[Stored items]
* * * * * * *

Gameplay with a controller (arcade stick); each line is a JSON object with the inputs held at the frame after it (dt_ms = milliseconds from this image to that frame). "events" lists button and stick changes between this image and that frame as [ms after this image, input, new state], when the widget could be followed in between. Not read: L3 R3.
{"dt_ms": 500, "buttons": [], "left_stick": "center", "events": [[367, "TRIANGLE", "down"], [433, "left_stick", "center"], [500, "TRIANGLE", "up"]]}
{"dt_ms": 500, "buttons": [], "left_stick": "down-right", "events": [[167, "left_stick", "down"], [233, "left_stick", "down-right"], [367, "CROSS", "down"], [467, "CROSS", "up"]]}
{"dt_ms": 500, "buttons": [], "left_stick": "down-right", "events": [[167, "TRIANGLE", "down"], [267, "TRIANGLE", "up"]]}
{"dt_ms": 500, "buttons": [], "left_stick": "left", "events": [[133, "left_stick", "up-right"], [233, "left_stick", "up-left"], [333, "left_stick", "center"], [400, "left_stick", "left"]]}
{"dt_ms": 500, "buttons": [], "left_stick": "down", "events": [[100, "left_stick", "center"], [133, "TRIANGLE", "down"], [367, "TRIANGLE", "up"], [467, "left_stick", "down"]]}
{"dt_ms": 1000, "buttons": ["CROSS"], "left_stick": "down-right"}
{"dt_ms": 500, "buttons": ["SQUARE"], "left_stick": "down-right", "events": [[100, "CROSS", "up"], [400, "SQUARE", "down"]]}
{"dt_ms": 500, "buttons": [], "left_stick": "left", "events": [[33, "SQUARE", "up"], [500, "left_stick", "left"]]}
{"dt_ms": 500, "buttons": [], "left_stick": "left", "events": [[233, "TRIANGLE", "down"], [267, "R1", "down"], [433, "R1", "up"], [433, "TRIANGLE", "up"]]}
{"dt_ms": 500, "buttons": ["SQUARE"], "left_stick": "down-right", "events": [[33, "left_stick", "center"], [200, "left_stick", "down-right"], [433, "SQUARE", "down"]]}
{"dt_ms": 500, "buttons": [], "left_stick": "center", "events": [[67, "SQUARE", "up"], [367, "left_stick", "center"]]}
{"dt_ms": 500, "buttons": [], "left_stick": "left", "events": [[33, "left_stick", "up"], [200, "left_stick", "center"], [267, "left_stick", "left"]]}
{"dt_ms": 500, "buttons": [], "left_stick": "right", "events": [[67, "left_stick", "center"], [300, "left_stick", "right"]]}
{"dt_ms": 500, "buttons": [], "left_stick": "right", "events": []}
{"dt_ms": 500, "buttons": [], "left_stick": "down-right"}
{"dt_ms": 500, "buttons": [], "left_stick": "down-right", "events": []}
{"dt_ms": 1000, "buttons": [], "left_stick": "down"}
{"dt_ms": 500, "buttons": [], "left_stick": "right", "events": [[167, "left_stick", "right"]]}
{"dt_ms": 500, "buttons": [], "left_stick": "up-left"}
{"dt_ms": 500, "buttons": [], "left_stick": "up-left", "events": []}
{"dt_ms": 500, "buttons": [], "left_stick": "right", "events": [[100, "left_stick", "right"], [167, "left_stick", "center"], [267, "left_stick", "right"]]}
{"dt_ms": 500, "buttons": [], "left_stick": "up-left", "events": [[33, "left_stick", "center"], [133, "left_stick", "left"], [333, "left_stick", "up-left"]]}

* * * * * * *

● **TASK PROMPT**:
Could you output all of the records above exactly as given?

● **TASK SOLUTION**:
Gameplay with a controller (arcade stick); each line is a JSON object with the inputs held at the frame after it (dt_ms = milliseconds from this image to that frame). "events" lists button and stick changes between this image and that frame as [ms after this image, input, new state], when the widget could be followed in between. Not read: L3 R3.
{"dt_ms": 500, "buttons": [], "left_stick": "center", "events": [[367, "TRIANGLE", "down"], [433, "left_stick", "center"], [500, "TRIANGLE", "up"]]}
{"dt_ms": 500, "buttons": [], "left_stick": "down-right", "events": [[167, "left_stick", "down"], [233, "left_stick", "down-right"], [367, "CROSS", "down"], [467, "CROSS", "up"]]}
{"dt_ms": 500, "buttons": [], "left_stick": "down-right", "events": [[167, "TRIANGLE", "down"], [267, "TRIANGLE", "up"]]}
{"dt_ms": 500, "buttons": [], "left_stick": "left", "events": [[133, "left_stick", "up-right"], [233, "left_stick", "up-left"], [333, "left_stick", "center"], [400, "left_stick", "left"]]}
{"dt_ms": 500, "buttons": [], "left_stick": "down", "events": [[100, "left_stick", "center"], [133, "TRIANGLE", "down"], [367, "TRIANGLE", "up"], [467, "left_stick", "down"]]}
{"dt_ms": 1000, "buttons": ["CROSS"], "left_stick": "down-right"}
{"dt_ms": 500, "buttons": ["SQUARE"], "left_stick": "down-right", "events": [[100, "CROSS", "up"], [400, "SQUARE", "down"]]}
{"dt_ms": 500, "buttons": [], "left_stick": "left", "events": [[33, "SQUARE", "up"], [500, "left_stick", "left"]]}
{"dt_ms": 500, "buttons": [], "left_stick": "left", "events": [[233, "TRIANGLE", "down"], [267, "R1", "down"], [433, "R1", "up"], [433, "TRIANGLE", "up"]]}
{"dt_ms": 500, "buttons": ["SQUARE"], "left_stick": "down-right", "events": [[33, "left_stick", "center"], [200, "left_stick", "down-right"], [433, "SQUARE", "down"]]}
{"dt_ms": 500, "buttons": [], "left_stick": "center", "events": [[67, "SQUARE", "up"], [367, "left_stick", "center"]]}
{"dt_ms": 500, "buttons": [], "left_stick": "left", "events": [[33, "left_stick", "up"], [200, "left_stick", "center"], [267, "left_stick", "left"]]}
{"dt_ms": 500, "buttons": [], "left_stick": "right", "events": [[67, "left_stick", "center"], [300, "left_stick", "right"]]}
{"dt_ms": 500, "buttons": [], "left_stick": "right", "events": []}
{"dt_ms": 500, "buttons": [], "left_stick": "down-right"}
{"dt_ms": 500, "buttons": [], "left_stick": "down-right", "events": []}
{"dt_ms": 1000, "buttons": [], "left_stick": "down"}
{"dt_ms": 500, "buttons": [], "left_stick": "right", "events": [[167, "left_stick", "right"]]}
{"dt_ms": 500, "buttons": [], "left_stick": "up-left"}
{"dt_ms": 500, "buttons": [], "left_stick": "up-left", "events": []}
{"dt_ms": 500, "buttons": [], "left_stick": "right", "events": [[100, "left_stick", "right"], [167, "left_stick", "center"], [267, "left_stick", "right"]]}
{"dt_ms": 500, "buttons": [], "left_stick": "up-left", "events": [[33, "left_stick", "center"], [133, "left_stick", "left"], [333, "left_stick", "up-left"]]}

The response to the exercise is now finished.